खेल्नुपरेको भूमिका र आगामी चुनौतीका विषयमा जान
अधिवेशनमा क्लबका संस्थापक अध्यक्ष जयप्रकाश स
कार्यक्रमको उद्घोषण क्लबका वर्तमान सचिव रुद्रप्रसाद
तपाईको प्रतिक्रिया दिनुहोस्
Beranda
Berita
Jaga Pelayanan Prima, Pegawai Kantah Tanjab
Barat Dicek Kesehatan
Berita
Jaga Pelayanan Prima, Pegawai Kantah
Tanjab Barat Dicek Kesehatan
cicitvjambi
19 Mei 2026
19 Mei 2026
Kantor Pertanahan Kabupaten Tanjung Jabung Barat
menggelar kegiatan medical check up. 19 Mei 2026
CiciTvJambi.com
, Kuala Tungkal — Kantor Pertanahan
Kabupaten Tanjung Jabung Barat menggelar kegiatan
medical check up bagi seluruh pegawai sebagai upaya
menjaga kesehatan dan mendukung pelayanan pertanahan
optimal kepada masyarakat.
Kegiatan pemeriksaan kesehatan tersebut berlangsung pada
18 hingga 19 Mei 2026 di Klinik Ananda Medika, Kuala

Action item> Tally up how many lines in the records contain the string "Tanjung". Answer with that figure only.

Expected answer> 2